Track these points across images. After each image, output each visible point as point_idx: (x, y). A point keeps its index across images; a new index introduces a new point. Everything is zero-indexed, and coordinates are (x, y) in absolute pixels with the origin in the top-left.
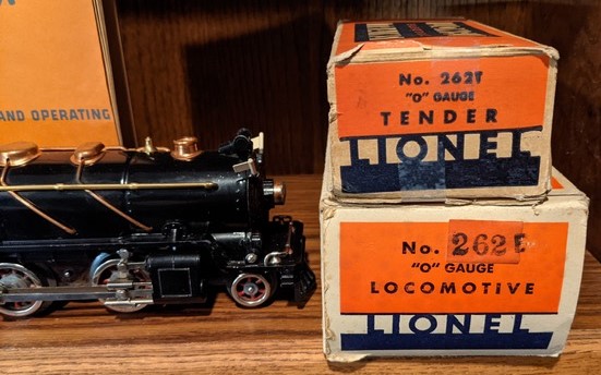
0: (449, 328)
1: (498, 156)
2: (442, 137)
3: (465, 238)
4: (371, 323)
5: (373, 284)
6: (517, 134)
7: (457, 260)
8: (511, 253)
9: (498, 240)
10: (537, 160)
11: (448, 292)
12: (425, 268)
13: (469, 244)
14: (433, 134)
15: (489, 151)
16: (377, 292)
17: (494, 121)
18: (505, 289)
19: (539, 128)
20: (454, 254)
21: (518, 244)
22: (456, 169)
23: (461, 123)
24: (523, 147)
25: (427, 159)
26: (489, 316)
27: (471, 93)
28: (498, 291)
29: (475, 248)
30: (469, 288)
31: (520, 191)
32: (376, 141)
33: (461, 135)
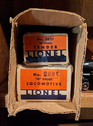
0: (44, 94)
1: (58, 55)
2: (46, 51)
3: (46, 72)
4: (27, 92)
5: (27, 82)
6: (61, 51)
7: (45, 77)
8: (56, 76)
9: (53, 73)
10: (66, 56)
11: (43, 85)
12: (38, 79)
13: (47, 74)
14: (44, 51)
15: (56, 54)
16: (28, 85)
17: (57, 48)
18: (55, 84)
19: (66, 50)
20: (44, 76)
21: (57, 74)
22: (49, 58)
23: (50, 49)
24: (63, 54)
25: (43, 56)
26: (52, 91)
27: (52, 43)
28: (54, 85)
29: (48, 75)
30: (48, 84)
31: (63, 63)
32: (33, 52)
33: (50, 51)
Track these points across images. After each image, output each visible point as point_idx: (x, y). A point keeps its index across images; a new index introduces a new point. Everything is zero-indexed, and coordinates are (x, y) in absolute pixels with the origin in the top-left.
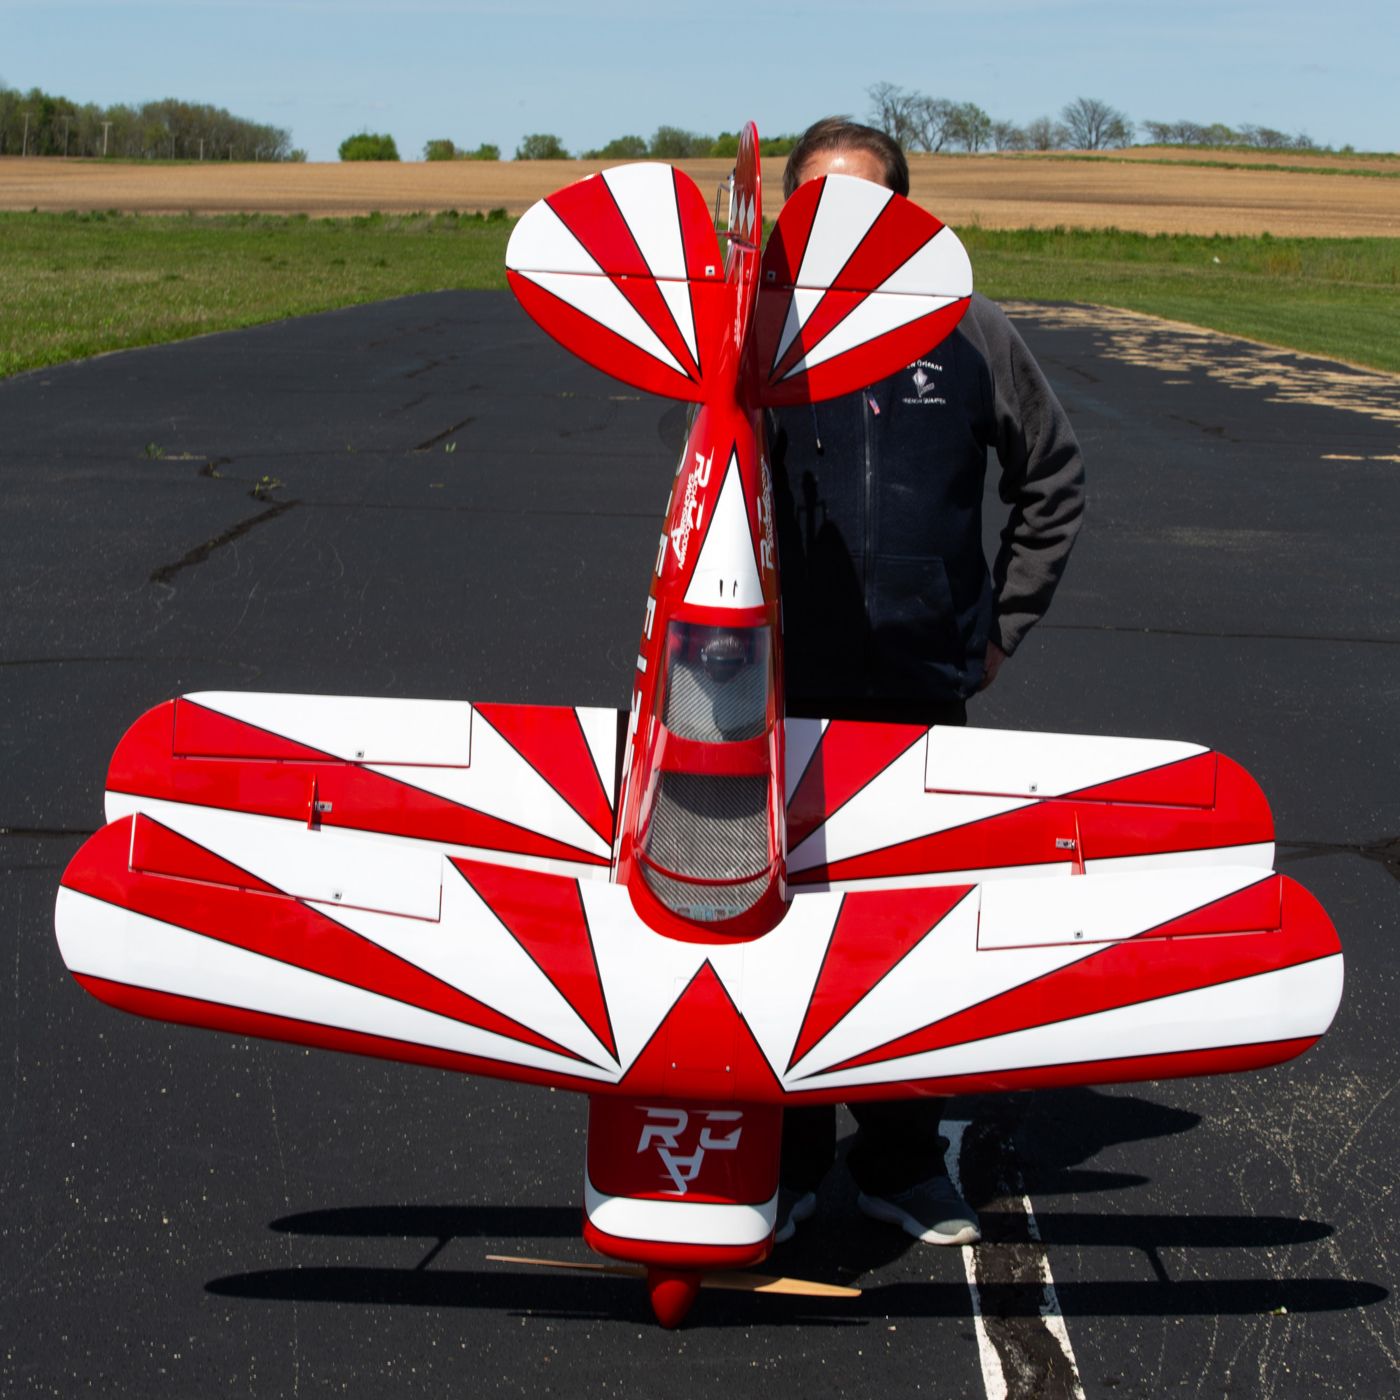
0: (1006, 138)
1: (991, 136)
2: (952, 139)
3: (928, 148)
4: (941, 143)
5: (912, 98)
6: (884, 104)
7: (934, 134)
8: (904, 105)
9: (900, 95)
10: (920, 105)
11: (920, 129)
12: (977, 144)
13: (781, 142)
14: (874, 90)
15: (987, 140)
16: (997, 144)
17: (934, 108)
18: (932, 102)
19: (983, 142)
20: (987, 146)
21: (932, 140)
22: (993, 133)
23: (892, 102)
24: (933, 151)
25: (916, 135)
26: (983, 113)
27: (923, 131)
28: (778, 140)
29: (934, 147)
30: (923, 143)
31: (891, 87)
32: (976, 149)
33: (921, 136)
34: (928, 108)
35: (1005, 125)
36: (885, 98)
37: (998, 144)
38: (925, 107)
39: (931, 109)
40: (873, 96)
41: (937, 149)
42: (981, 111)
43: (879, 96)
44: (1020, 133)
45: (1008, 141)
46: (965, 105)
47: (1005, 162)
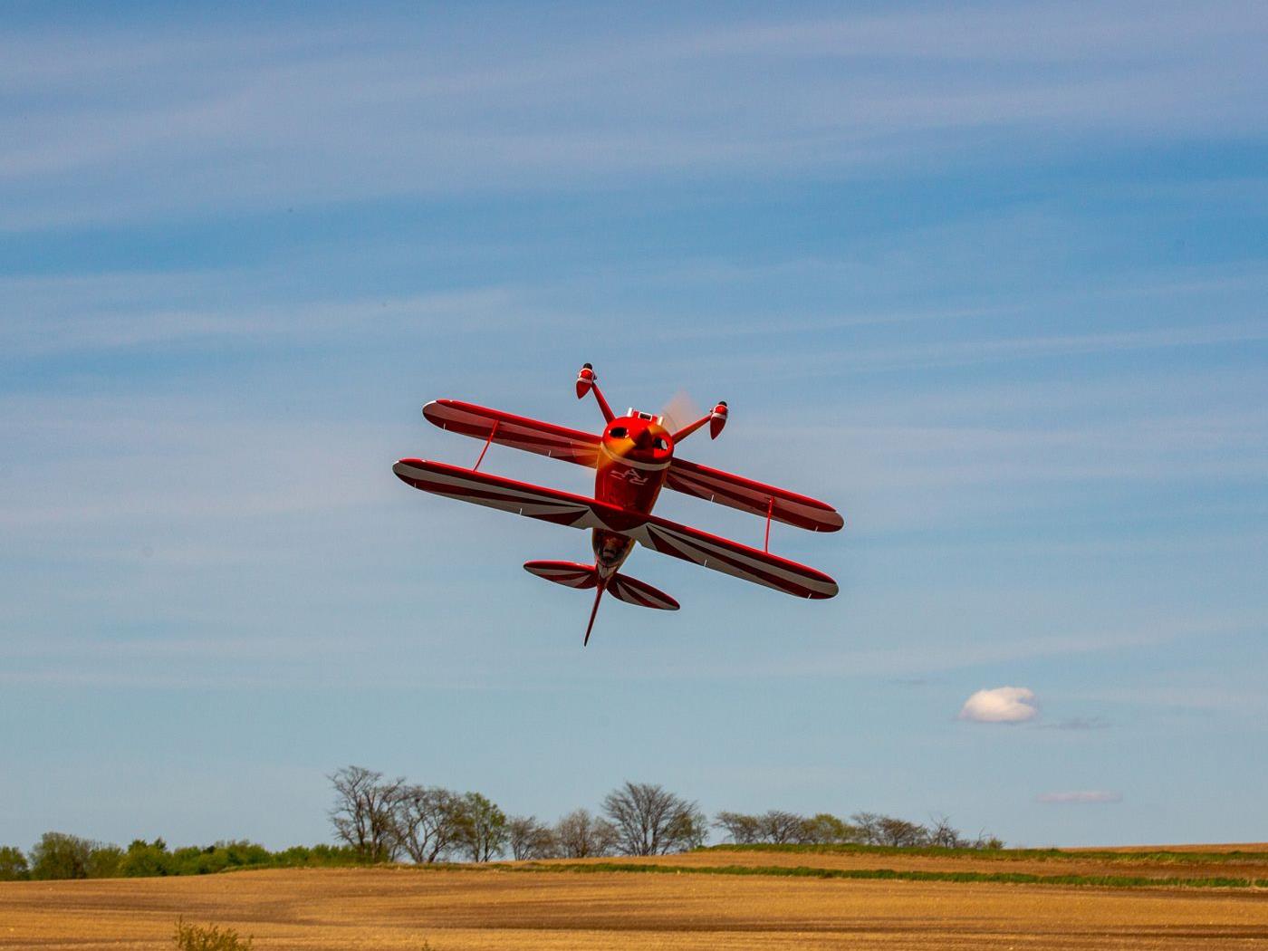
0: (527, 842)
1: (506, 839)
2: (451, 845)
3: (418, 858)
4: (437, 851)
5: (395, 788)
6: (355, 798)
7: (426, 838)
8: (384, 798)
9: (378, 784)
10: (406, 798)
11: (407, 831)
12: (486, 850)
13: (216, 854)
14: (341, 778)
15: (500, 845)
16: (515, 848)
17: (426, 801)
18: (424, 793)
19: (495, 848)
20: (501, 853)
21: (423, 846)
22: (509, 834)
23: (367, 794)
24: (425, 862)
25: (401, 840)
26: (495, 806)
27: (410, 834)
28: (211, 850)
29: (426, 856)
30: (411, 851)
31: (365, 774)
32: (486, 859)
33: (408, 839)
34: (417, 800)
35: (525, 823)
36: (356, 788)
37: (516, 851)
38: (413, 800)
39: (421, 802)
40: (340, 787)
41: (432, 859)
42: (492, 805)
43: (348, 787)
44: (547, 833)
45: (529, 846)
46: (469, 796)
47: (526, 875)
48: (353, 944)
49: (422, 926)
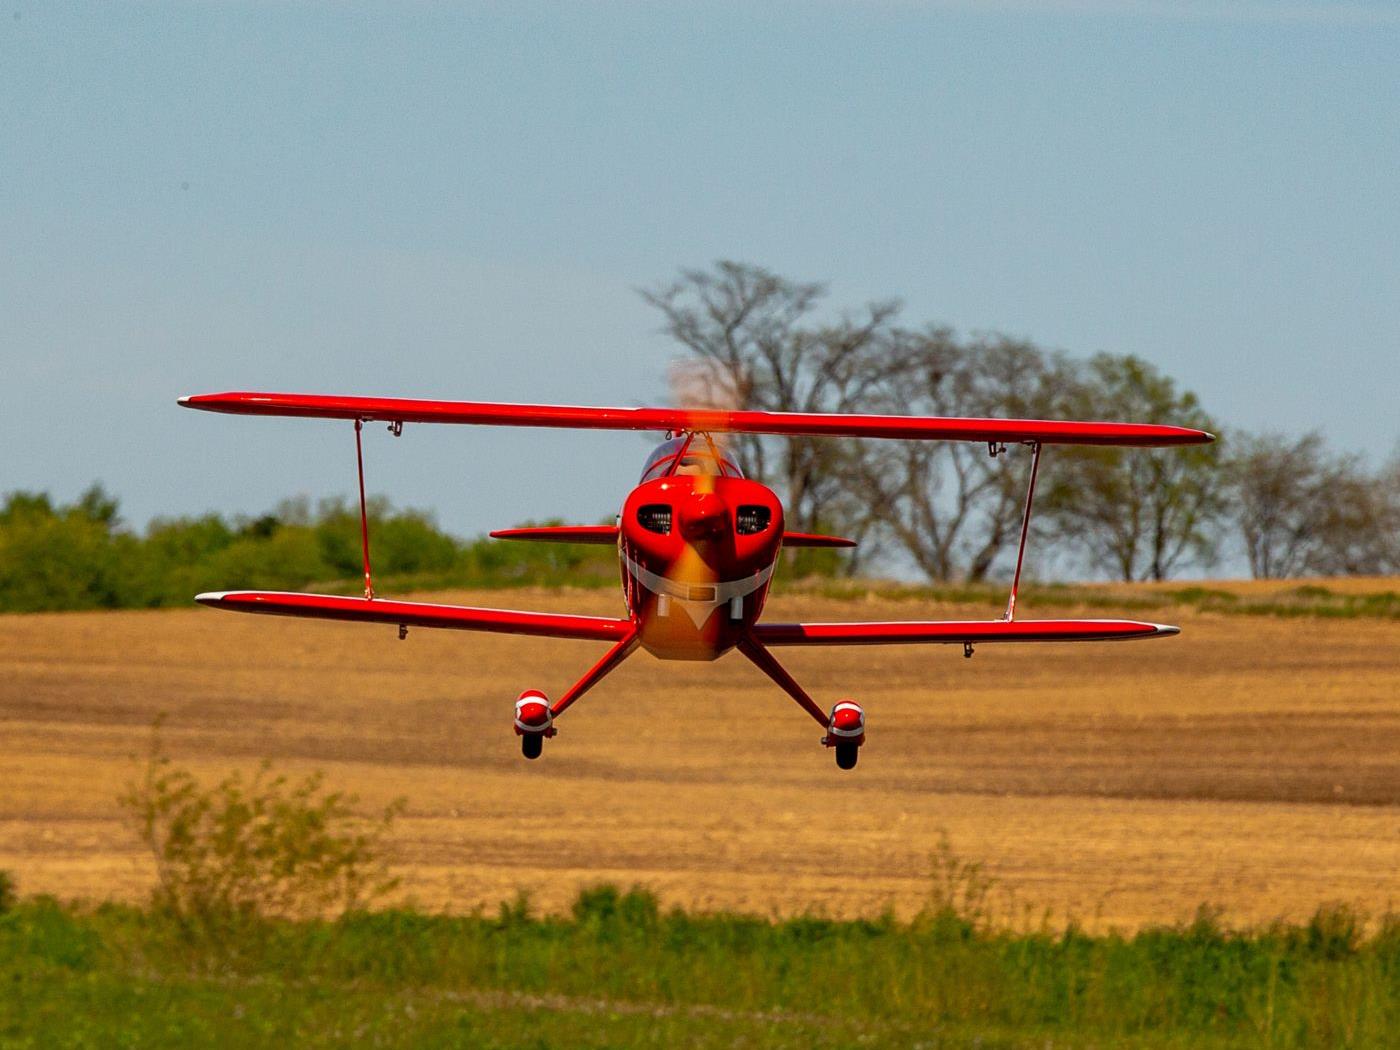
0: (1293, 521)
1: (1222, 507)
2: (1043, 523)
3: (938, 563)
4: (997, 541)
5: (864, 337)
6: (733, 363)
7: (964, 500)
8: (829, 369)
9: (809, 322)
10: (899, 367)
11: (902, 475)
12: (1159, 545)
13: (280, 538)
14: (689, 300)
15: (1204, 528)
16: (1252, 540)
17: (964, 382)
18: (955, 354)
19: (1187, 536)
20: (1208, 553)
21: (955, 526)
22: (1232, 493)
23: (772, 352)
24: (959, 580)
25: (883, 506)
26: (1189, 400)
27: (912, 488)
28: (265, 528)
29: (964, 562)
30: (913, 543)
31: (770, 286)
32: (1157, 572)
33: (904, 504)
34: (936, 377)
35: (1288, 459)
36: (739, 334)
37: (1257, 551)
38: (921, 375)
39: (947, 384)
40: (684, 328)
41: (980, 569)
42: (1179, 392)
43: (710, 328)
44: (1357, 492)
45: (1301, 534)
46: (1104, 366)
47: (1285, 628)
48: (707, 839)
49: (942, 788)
○ ○ ○
* _Task prompt_: Exactly as written, restate all of the data, leaving out the images.

* _Written answer_:
Track these points across images. After each image, output each visible point as point_idx: (x, y). A point keeps its index across images; a new index introduces a new point. Everything is zero-indexed, and coordinates are (x, y) in absolute pixels with the origin in the top-left.
0: (449, 328)
1: (498, 156)
2: (442, 137)
3: (465, 238)
4: (371, 323)
5: (373, 284)
6: (517, 134)
7: (457, 260)
8: (511, 253)
9: (498, 240)
10: (537, 160)
11: (448, 292)
12: (425, 268)
13: (469, 244)
14: (433, 134)
15: (489, 151)
16: (377, 292)
17: (494, 121)
18: (505, 289)
19: (539, 128)
20: (454, 254)
21: (518, 244)
22: (456, 169)
23: (461, 123)
24: (523, 147)
25: (427, 159)
26: (489, 316)
27: (471, 93)
28: (498, 291)
29: (475, 248)
30: (469, 288)
31: (520, 191)
32: (376, 141)
33: (461, 135)
0: (44, 94)
1: (58, 55)
2: (46, 51)
3: (46, 72)
4: (27, 92)
5: (27, 82)
6: (61, 51)
7: (45, 77)
8: (56, 76)
9: (53, 73)
10: (66, 56)
11: (43, 85)
12: (38, 79)
13: (47, 74)
14: (44, 51)
15: (56, 54)
16: (28, 85)
17: (57, 48)
18: (55, 84)
19: (66, 50)
20: (44, 76)
21: (57, 74)
22: (49, 58)
23: (50, 49)
24: (63, 54)
25: (43, 56)
26: (52, 91)
27: (52, 43)
28: (54, 85)
29: (48, 75)
30: (48, 84)
31: (63, 63)
32: (33, 52)
33: (50, 51)
Track these points across images. After each image, output each visible point as point_idx: (x, y). A point keeps its index across images; a new index introduces a new point. Everything is zero-indexed, and coordinates are (x, y) in absolute pixels with the origin in the top-left.
0: (1006, 138)
1: (991, 136)
2: (952, 139)
3: (928, 148)
4: (941, 143)
5: (912, 98)
6: (884, 104)
7: (934, 134)
8: (904, 105)
9: (900, 95)
10: (920, 105)
11: (920, 129)
12: (977, 144)
13: (781, 142)
14: (874, 90)
15: (987, 140)
16: (997, 144)
17: (934, 108)
18: (932, 102)
19: (983, 142)
20: (987, 146)
21: (932, 140)
22: (993, 133)
23: (892, 102)
24: (933, 151)
25: (916, 135)
26: (983, 113)
27: (923, 131)
28: (778, 140)
29: (934, 147)
30: (923, 143)
31: (891, 87)
32: (976, 149)
33: (921, 136)
34: (928, 108)
35: (1005, 125)
36: (885, 98)
37: (998, 144)
38: (925, 107)
39: (931, 109)
40: (873, 96)
41: (937, 149)
42: (981, 111)
43: (879, 96)
44: (1020, 133)
45: (1008, 141)
46: (965, 105)
47: (1005, 162)
0: (527, 842)
1: (506, 839)
2: (451, 845)
3: (418, 858)
4: (437, 851)
5: (395, 788)
6: (355, 798)
7: (426, 838)
8: (384, 798)
9: (378, 784)
10: (406, 798)
11: (407, 831)
12: (486, 850)
13: (216, 854)
14: (341, 778)
15: (500, 845)
16: (515, 848)
17: (426, 801)
18: (424, 793)
19: (495, 848)
20: (501, 853)
21: (423, 846)
22: (509, 834)
23: (367, 794)
24: (425, 862)
25: (401, 840)
26: (495, 806)
27: (410, 834)
28: (211, 850)
29: (426, 856)
30: (411, 851)
31: (365, 774)
32: (486, 859)
33: (408, 839)
34: (417, 800)
35: (525, 823)
36: (356, 788)
37: (516, 851)
38: (413, 800)
39: (421, 802)
40: (340, 787)
41: (432, 859)
42: (492, 805)
43: (348, 787)
44: (547, 833)
45: (529, 846)
46: (469, 796)
47: (526, 875)
48: (353, 944)
49: (422, 926)
0: (1293, 521)
1: (1222, 507)
2: (1043, 523)
3: (938, 563)
4: (997, 541)
5: (864, 337)
6: (733, 363)
7: (964, 500)
8: (829, 369)
9: (809, 322)
10: (899, 367)
11: (902, 475)
12: (1159, 545)
13: (280, 538)
14: (689, 300)
15: (1204, 528)
16: (1252, 540)
17: (964, 382)
18: (955, 354)
19: (1187, 536)
20: (1208, 553)
21: (955, 526)
22: (1232, 493)
23: (772, 352)
24: (959, 580)
25: (883, 506)
26: (1189, 400)
27: (912, 488)
28: (265, 528)
29: (964, 562)
30: (913, 543)
31: (770, 286)
32: (1157, 572)
33: (904, 504)
34: (936, 377)
35: (1288, 459)
36: (739, 334)
37: (1257, 551)
38: (921, 375)
39: (947, 384)
40: (684, 328)
41: (980, 569)
42: (1179, 392)
43: (710, 328)
44: (1357, 492)
45: (1301, 534)
46: (1104, 366)
47: (1285, 628)
48: (707, 839)
49: (942, 788)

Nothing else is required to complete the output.